A lowly assistant who lives by herself.
A nobody.
What could I possibly bring into a relationship with someone like him? I have nothing to offer other than a black cloud that seems to follow me wherever I go. I’m just an unloved being floating invisibly through life, never once getting a second glance from anyone, undeserving of attention by the people who are supposed to give it to me unconditionally. And yet, this beautiful man sitting next to me is holding my hand, calming me down, making me feel as if I matter in this world.
The plane jerks and bounces slightly as the wheels make contact with the ground and taxis toward the main terminal of Heathrow. I look out the window and watch with childlike excitement as realization sends my brain to its happy place. London! I’m finally in London!
I bring my attention back to Andrew, who has yet to release my hand even though we’ve landed safely on the ground. My fingers flex around his strong hand still in my grip and I stare at his beautiful profile, etching it into my memory. My thoughts are sober as I realize our journey has ended and soon we’ll be leaving each other. This magical connection we shared on the flight seems so perfect and natural as if we were two pieces of a puzzle that are supposed to fit together. I don’t want to lose this. I don’t want to leave him.

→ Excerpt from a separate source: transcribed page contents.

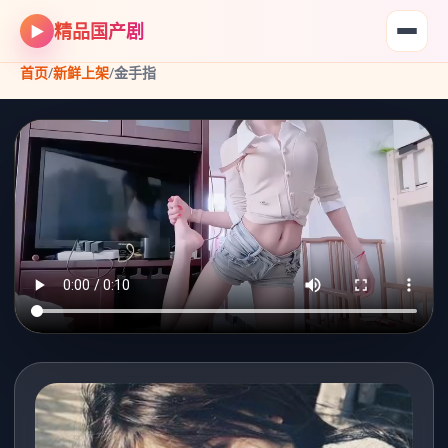
精品国产剧
▶
首页
/
新鲜上架
/
金手指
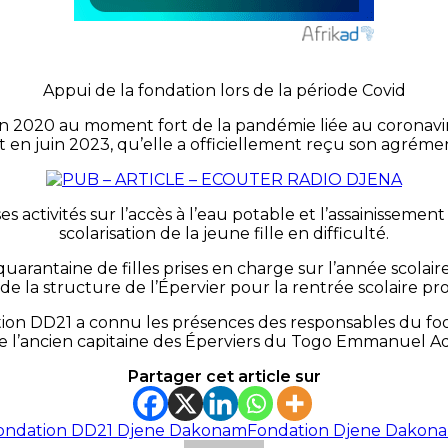
Appui de la fondation lors de la période Covid
n 2020 au moment fort de la pandémie liée au coronaviru
est en juin 2023, qu’elle a officiellement reçu son agréme
s activités sur l’accès à l’eau potable et l’assainissement 
scolarisation de la jeune fille en difficulté.
arantaine de filles prises en charge sur l’année scolaire
 de la structure de l’Épervier pour la rentrée scolaire pr
on DD21 a connu les présences des responsables du foo
de l’ancien capitaine des Éperviers du Togo Emmanuel A
Partager cet article sur
ondation DD21 Djene Dakonam
Fondation Djene Dakon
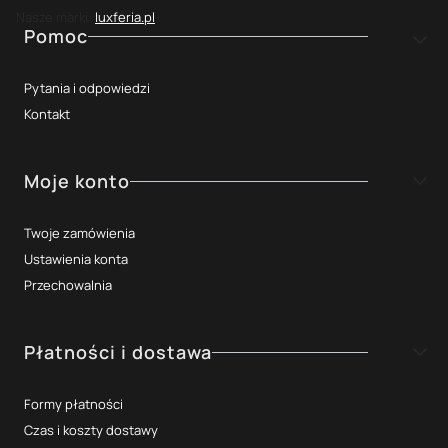
Nasze marki:
luxferia.pl
Linki w stopce
Pomoc
Pytania i odpowiedzi
Kontakt
Moje konto
Twoje zamówienia
Ustawienia konta
Przechowalnia
Płatności i dostawa
Formy płatności
Czas i koszty dostawy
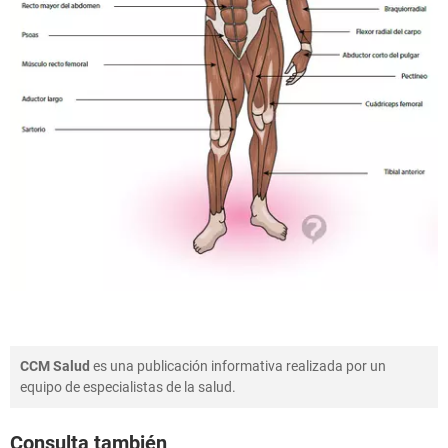
CCM Salud
es una publicación informativa realizada por un
equipo de especialistas de la salud.
Consulta también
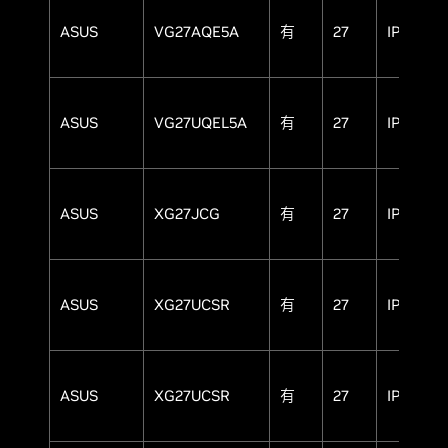
ASUS
VG27AQE5A
有
27
IPS
ASUS
VG27UQEL5A
有
27
IPS
ASUS
XG27JCG
有
27
IPS
ASUS
XG27UCSR
有
27
IPS
ASUS
XG27UCSR
有
27
IPS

As if sensing my inner turmoil, he turns his head towards me and gives me a smile. I return his smile with one of my own and a slight blush that’s slowly heating up my face.

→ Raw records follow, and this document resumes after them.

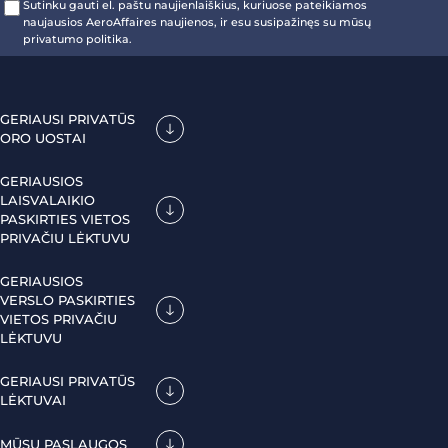
Sutinku gauti el. paštu naujienlaiškius, kuriuose pateikiamos
naujausios AeroAffaires naujienos, ir esu susipažinęs su mūsų
privatumo politika.
GERIAUSI PRIVATŪS
ORO UOSTAI
GERIAUSIOS
LAISVALAIKIO
PASKIRTIES VIETOS
PRIVAČIU LĖKTUVU
GERIAUSIOS
VERSLO PASKIRTIES
VIETOS PRIVAČIU
LĖKTUVU
GERIAUSI PRIVATŪS
LĖKTUVAI
MŪSŲ PASLAUGOS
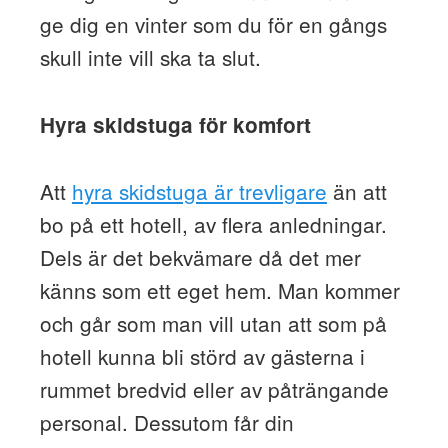
ge dig en vinter som du för en gångs
skull inte vill ska ta slut.
Hyra skidstuga för komfort
Att
hyra skidstuga är trevligare
än att
bo på ett hotell, av flera anledningar.
Dels är det bekvämare då det mer
känns som ett eget hem. Man kommer
och går som man vill utan att som på
hotell kunna bli störd av gästerna i
rummet bredvid eller av påträngande
personal. Dessutom får din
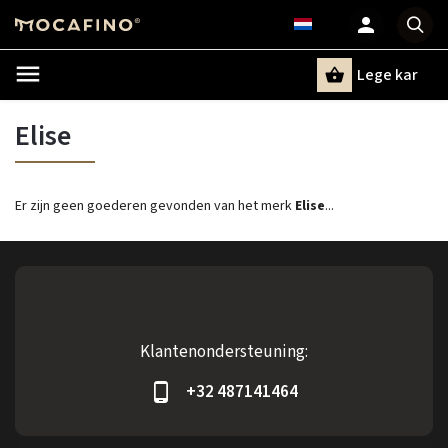
Lege kar
Zoeken
Elise
Er zijn geen goederen gevonden van het merk
Elise
...
Klantenondersteuning:
+32 487141464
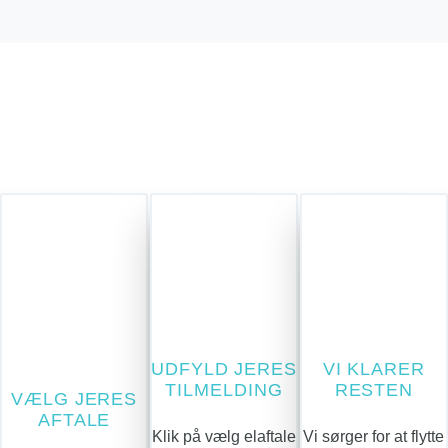
UDFYLD JERES
VI KLARER
TILMELDING
RESTEN
VÆLG JERES
AFTALE
Klik på vælg elaftale
Vi sørger for at flytte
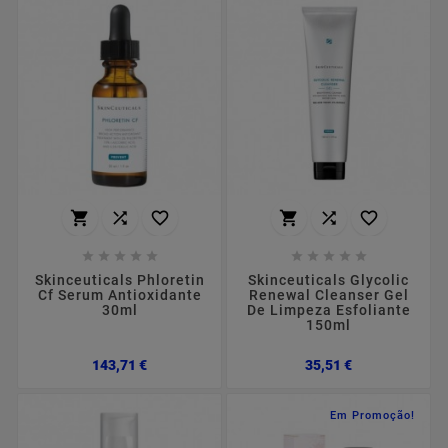
















Skinceuticals Phloretin
Skinceuticals Glycolic
Cf Serum Antioxidante
Renewal Cleanser Gel
30ml
De Limpeza Esfoliante
150ml
Preço
Preço
143,71 €
35,51 €
Em Promoção!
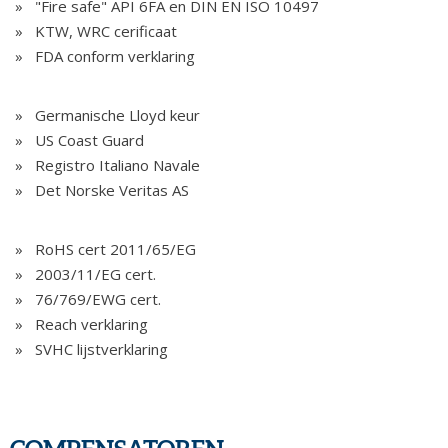
"Fire safe" API 6FA en DIN EN ISO 10497
KTW, WRC cerificaat
FDA conform verklaring
Germanische Lloyd keur
US Coast Guard
Registro Italiano Navale
Det Norske Veritas AS
RoHS cert 2011/65/EG
2003/11/EG cert.
76/769/EWG cert.
Reach verklaring
SVHC lijstverklaring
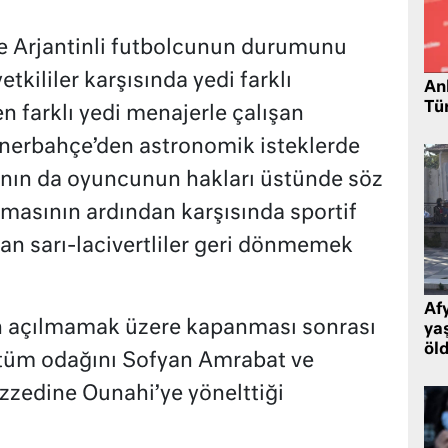
e Arjantinli futbolcunun durumunu
tkililer karşısında yedi farklı
Ank
Tü
n farklı yedi menajerle çalışan
enerbahçe’den astronomik isteklerde
ının da oyuncunun hakları üstünde söz
kmasının ardından karşısında sportif
lan sarı-lacivertliler geri dönmemek
Af
in açılmamak üzere kapanması sonrası
ya
öl
 tüm odağını Sofyan Amrabat ve
zzedine Ounahi’ye yönelttiği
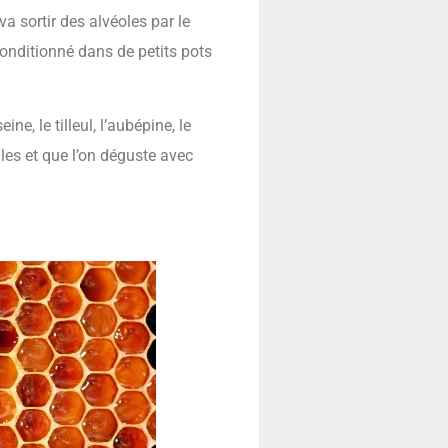
a sortir des alvéoles par le
 conditionné dans de petits pots
e, le tilleul, l’aubépine, le
lles et que l’on déguste avec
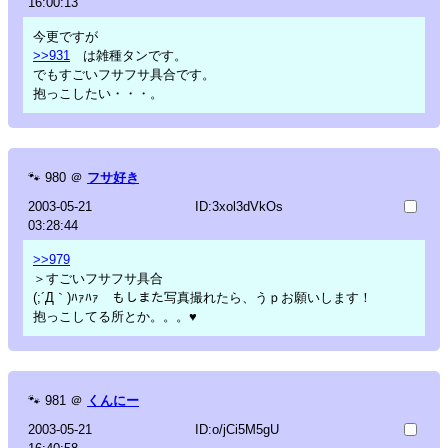
16:00:13
今更ですが
>>931
は雑種タンです。
でもすごいフサフサ具合です。
抱っこしたい・・・。
🐾
980
＠
フサ好き
2003-05-21
ID:3xol3dVkOs
03:28:44
>>979
＞すごいフサフサ具合
(;´Д｀)ﾊｧﾊｧ もしまた写真撮れたら、うｐお願いします！
抱っこしてる所とか。。。♥
🐾
981
＠
くんにー
2003-05-21
ID:o/jCi5M5gU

“I do love your blush. It’s so sweet and innocent the way it softens your features, giving you just that extra splash of color across your cheeks.” He releases my hand with a final squeeze. My hand feels cold and I’m saddened by the missi
ng contact. But I put on my best mask in an attempt to hide by feelings and guard my heart.
He checks his watch and slowly stands up to retrieve his carry-on from the above compartment. I lean forward to get my laptop bag from where I stowed it and slowly begin to rise. The attendants start dismissing the passengers from the plane and Andrew steps to the side to allow me to exit first. We walk past a jealous Laura, who is still shooting daggers at me while undressing Andrew with her lusty green eyes. Without even looking, I know that he never acknowledged her. Call it a woman’s intuition but I could feel his eyes never leaving my body.

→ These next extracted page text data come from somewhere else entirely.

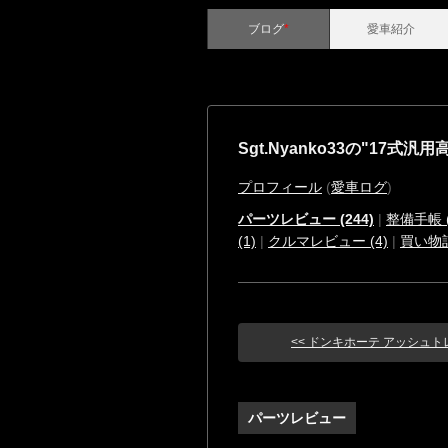
ブログ
*
愛車紹介
Sgt.Nyanko33の"17式汎
プロフィール
(
愛車ログ
)
パーツレビュー (244)
|
整備手帳 (
(1)
|
クルマレビュー (4)
|
買い物
<< ドンキホーテ アッシュトレイ
パーツレビュー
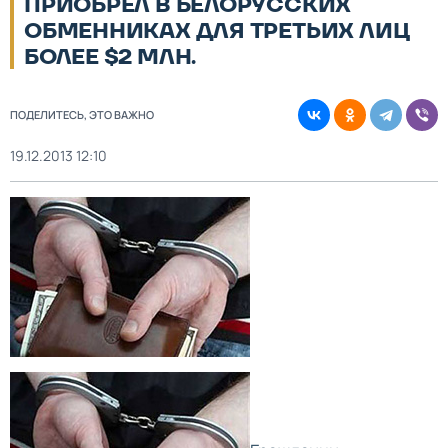
ПРИОБРЕЛ В БЕЛОРУССКИХ
ОБМЕННИКАХ ДЛЯ ТРЕТЬИХ ЛИЦ
БОЛЕЕ $2 МЛН.
ПОДЕЛИТЕСЬ, ЭТО ВАЖНО
19.12.2013 12:10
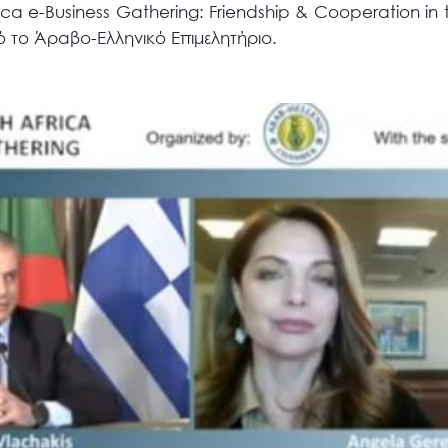
ca e-Business Gathering: Friendship & Cooperation in
 το Άραβο-Ελληνικό Επιμελητήριο.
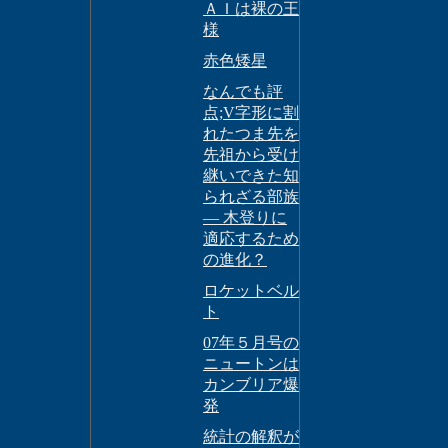
ＡＩは裸の王
様
赤色矮星
なんでも評
点;V字形に割
れたつま先を
先祖から受け
継いできた知
られざる部族
― 木登りに
適応するため
の進化？
ロケットベル
ト
07年５月号の
ニュートンは
カンブリア爆
発
統計の解釈が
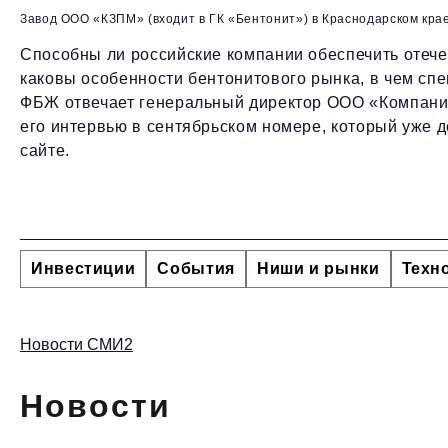
Завод ООО «КЗПМ» (входит в ГК «Бентонит») в Краснодарском кра
Способны ли российские компании обеспечить отеч
каковы особенности бентонитового рынка, в чем сп
ФБЖ отвечает генеральный директор ООО «Компани
его интервью в сентябрьском номере, который уже 
сайте.
Инвестиции
События
Ниши и рынки
Техн
Новости СМИ2
Новости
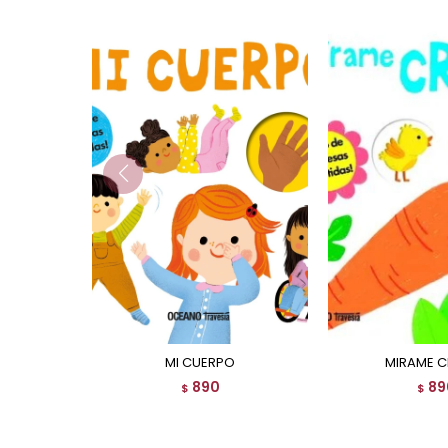
MI CUERPO
MIRAME 
890
89
$
$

As we round the corner onto the ramp, he swiftly moves to my side and places his hand at the small of my back. Tingles shoot up and down my spine at the intimate contact. I give myself a secret smile knowing I must be affecting him. I wonder if he’s as nervous about leaving me as I am about him.
“So Tessa, you say you’ll be in London for the week?”
My neck cranes back slightly as I get my first full glance of him standing next to me. He seems so much taller than when I first saw him back in New York. My best estimate puts him at about six foot three. I nod my head in response to his question.
“Yes, I will be leaving on Friday to return back to the States.” I chew my bottom lip and wonder where he’s going with this. We reach the end of the ramp and I step to the side to wait for Kara.
“I’d really like to see you again while you’re here. There’s something about you that’s calling to me. I don’t know how to explain it. All I know is that I have this urge to see you again and I’m hoping you do too.” There’s a flare of hope shining through his bright blue irises as he silently makes his plea.
“I don’t think that’s a good idea, Andrew. Unfortunately, I’m here for business and not pleasure. Besides, there’s an ocean between us, literally. I appreciate your company on the plane and for everything that you did, but I believe it is best if we just part ways.”